Oh, and the final boss battle is Ronald McDonald, apparently
having been distorted by the powers of Satan…or some very heavy-handed, preachy
propaganda. And defeating him with the
combined power of all your self-righteous might reveals Ronald to be – in a
Scooby-Doo-esque manner – to be nothing more than a man who cares for nothing
more than the exploitation of Pokémon (wistfully remembering the efforts of
Team Rocket in the original games…do you feel the anvil yet?), and the team decides
to share their knowledge with the world about the injustice and cruelty
suffered by animals and Pokémon alike.
And after playing this game, I really don’t want to go to an all vegan diet – but a stiff drink seems
like a not at all terrible idea.
I won’t get into the moral debate about whether or not
animals share the same level of sentience that humans do, that’s not what I’m
here for. As for whether or not this is
a good game – well, obviously, it isn’t,
is it? It’s boring, preachy, and is
pretty much how a Pokémon is but without any of the charm of the thing it’s
claiming to be doing a parody of. This
isn’t a satire, I’m even tempted to say it’s not a parody so much as it is
taking the vague visual trappings of something, giving it an Eli Roth makeover
and screaming “LOOK, DEAR SWEET BABY JESUS, IT’S SO WRONG!!!” over and over
again at the top of your lungs. By
contrast, the Pokémon and PETA are all apparently completely justified in
assault, destruction of property, and theft.
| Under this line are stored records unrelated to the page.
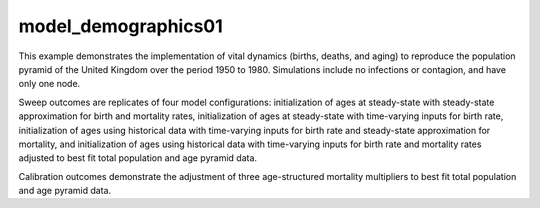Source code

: ====================
model_demographics01
====================

This example demonstrates the implementation of vital dynamics (births, deaths,
and aging) to reproduce the population pyramid of the United Kingdom over the
period 1950 to 1980. Simulations include no infections or contagion, and have
only one node.

Sweep outcomes are replicates of four model configurations: initialization of
ages at steady-state with steady-state approximation for birth and mortality
rates, initialization of ages at steady-state with time-varying inputs for
birth rate, initialization of ages using historical data with time-varying
inputs for birth rate and steady-state approximation for mortality, and 
initialization of ages using historical data with time-varying inputs for birth
rate and mortality rates adjusted to best fit total population and age pyramid
data.

Calibration outcomes demonstrate the adjustment of three age-structured
mortality multipliers to best fit total population and age pyramid data.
Because, y’know…it’s for the animals and thus doesn’t hurt people who
work in those industries and are just trying to earn a living, clearly. We’re only attacking the EVIL CORPORATIONS!
After playing through this game – which, to its credit, can
be done in about twenty minutes without issue (this, by the way, is not a
compliment) – I can really only say that at its best, I roll my eyes at how
stupidly over the top it is, and at its worst, I’m kind of offended by it. It’s clear in several cases that someone at PETA has played some of the
Pokémon games (or knows of the “Whitney’s Miltank” and “Top Percentage Rattata”
memes), because of some of the in jokes in it, but they managed to comically
miss the entire creed that Pokémon teaches, which I just handily explained a
little bit ago. And regardless,
referencing things that are popular within the community of Pokémon fans isn’t
going to get us all jumping over to your side of the fence, not with this
steaming pile of Flash animation you’ve thrown out.
And by the way, PETA (in case someone who works with/for them reads this, and I know they won't), I typed this review after eating nachos. Nachos that had cheese on them! FROM COWS!!! Maybe I'll stop once you look up what fun means (you know I won't).